(TASK ITEM): Your task is to copy each line of the listing that contains the word "pixels".

(SUPPLIED RECORDS):
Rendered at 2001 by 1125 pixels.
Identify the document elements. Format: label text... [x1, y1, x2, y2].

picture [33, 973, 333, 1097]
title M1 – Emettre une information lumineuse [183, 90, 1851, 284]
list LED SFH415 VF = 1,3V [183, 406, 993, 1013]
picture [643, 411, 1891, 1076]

==

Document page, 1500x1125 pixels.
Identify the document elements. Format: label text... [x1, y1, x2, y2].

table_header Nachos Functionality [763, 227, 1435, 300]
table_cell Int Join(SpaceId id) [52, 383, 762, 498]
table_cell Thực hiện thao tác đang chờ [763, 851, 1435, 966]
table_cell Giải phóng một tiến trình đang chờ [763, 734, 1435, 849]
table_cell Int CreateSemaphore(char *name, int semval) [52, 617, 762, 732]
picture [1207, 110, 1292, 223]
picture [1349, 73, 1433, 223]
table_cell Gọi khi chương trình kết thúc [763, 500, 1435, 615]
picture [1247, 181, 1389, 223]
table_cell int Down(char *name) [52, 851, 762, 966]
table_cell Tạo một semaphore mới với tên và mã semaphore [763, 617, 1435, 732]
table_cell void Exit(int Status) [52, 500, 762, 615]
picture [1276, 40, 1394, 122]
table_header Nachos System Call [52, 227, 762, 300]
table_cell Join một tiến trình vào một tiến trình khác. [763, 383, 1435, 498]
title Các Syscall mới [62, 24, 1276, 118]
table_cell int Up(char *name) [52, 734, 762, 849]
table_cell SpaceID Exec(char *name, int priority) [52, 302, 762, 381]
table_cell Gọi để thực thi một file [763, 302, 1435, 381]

(FINISHED TASK):
Rendered at 2001 by 1125 pixels.
Document page, 1500x1125 pixels.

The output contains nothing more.